**What you will do:**
In the records below, find the line with "(328, 397) = (646, 355): turquoise" and repeat exactly every line from it through the line with "camera: 70 degrees left, 5 degrees down". Pictures stay out.

Spatial object tracking data:

━━━━━━

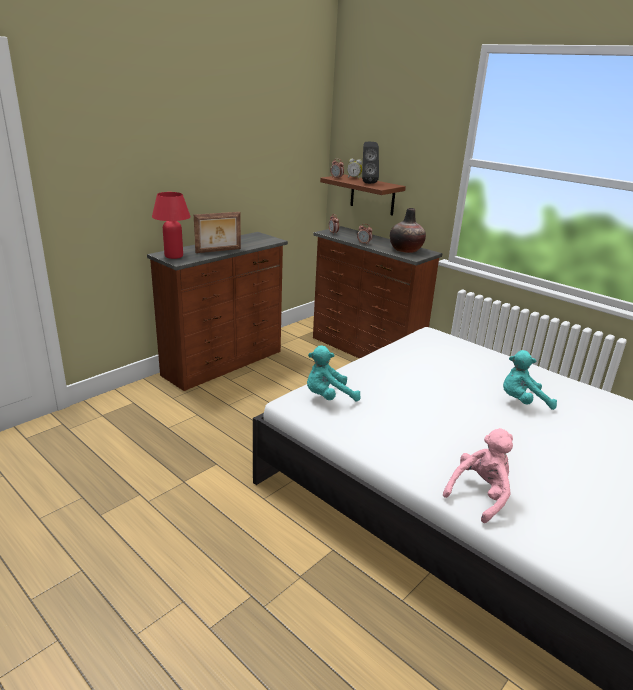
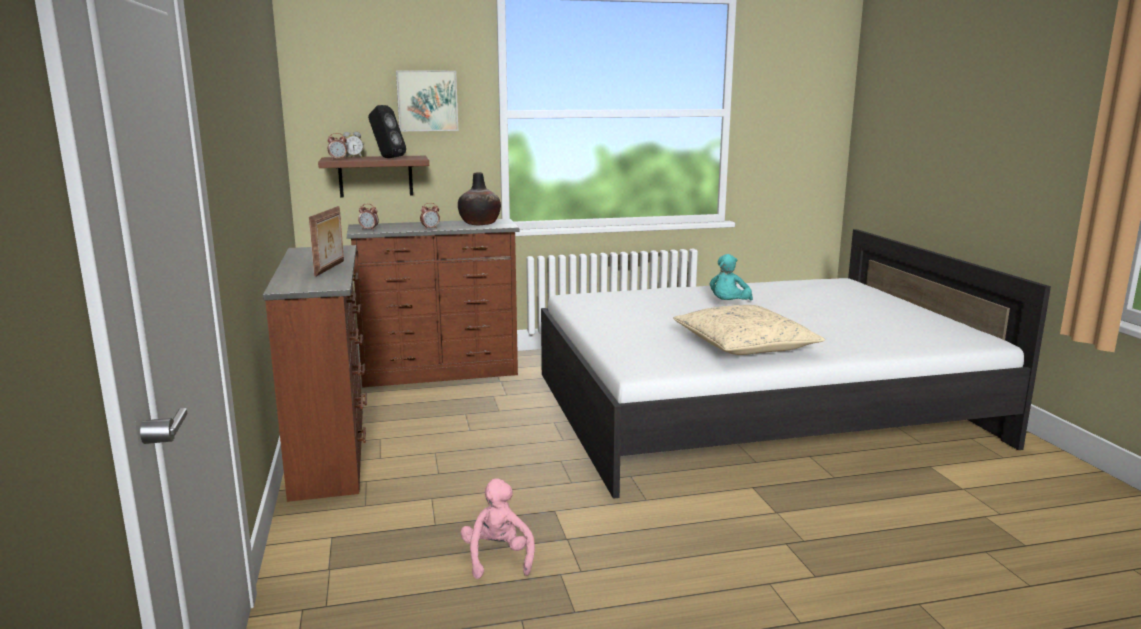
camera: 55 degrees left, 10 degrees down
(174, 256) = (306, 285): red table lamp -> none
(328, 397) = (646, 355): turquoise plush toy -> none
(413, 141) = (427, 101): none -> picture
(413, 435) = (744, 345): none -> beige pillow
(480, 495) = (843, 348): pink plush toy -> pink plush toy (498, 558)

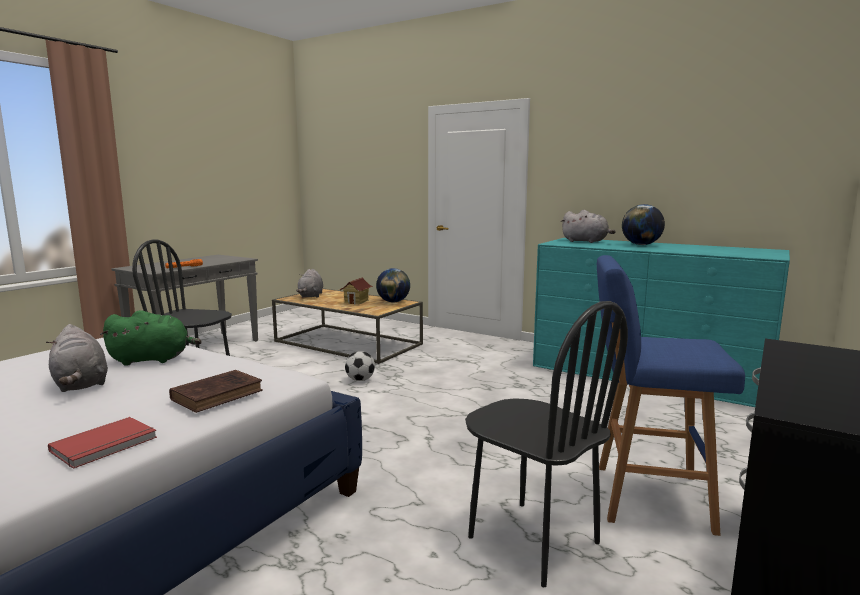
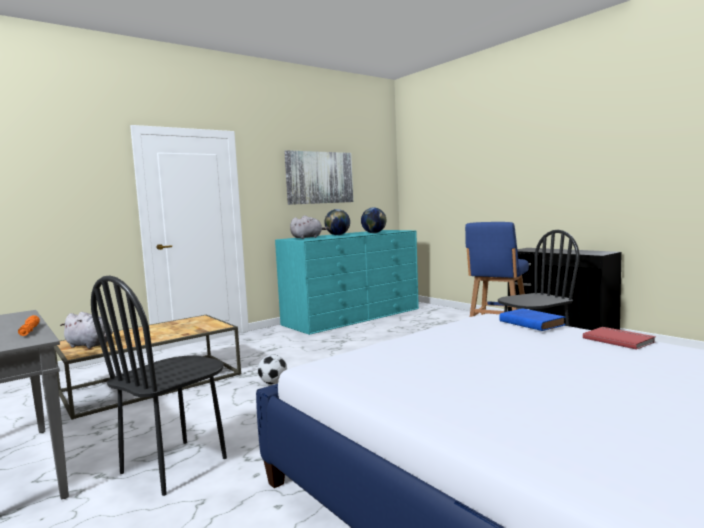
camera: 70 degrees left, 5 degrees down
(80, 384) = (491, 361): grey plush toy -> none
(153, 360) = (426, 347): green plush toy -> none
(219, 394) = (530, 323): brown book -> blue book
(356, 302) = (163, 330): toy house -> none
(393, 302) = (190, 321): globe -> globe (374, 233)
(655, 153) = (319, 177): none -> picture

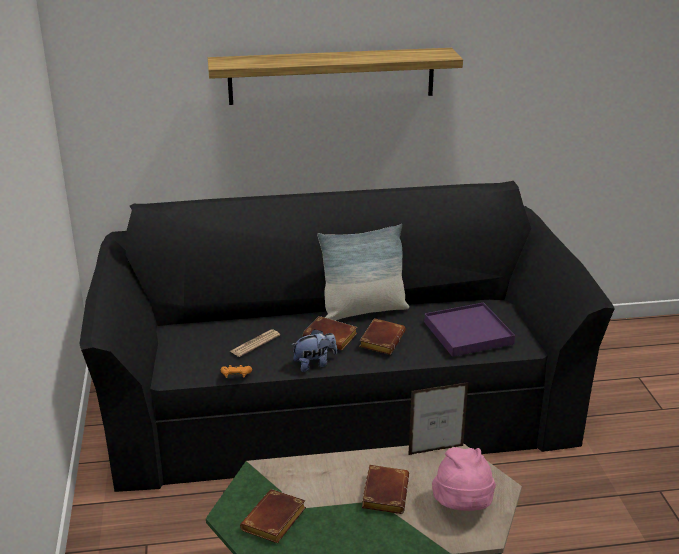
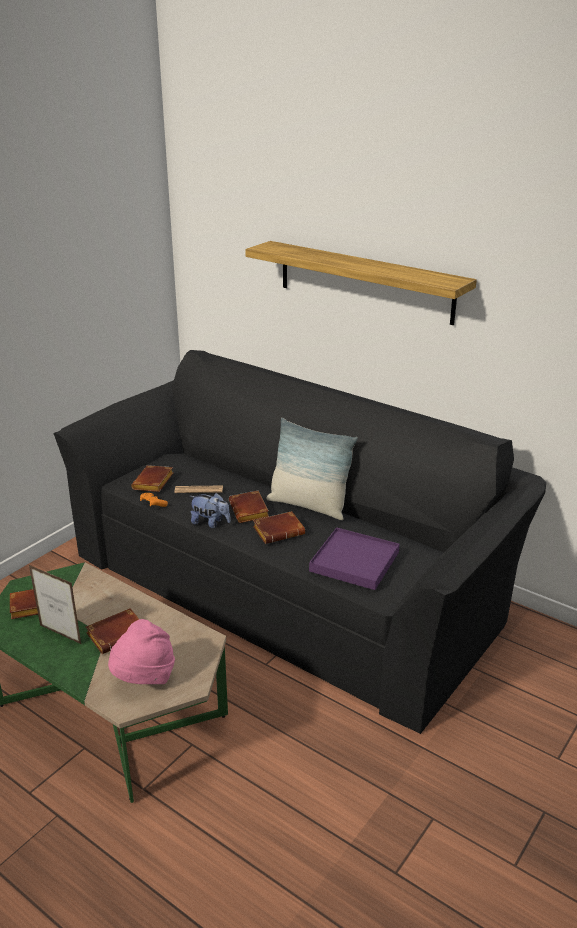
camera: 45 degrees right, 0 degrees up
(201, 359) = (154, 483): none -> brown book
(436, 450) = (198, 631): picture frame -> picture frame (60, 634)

━━━━━━

**Response for this exercise:**
(328, 397) = (646, 355): turquoise plush toy -> none
(413, 141) = (427, 101): none -> picture
(413, 435) = (744, 345): none -> beige pillow
(480, 495) = (843, 348): pink plush toy -> pink plush toy (498, 558)

camera: 70 degrees left, 5 degrees down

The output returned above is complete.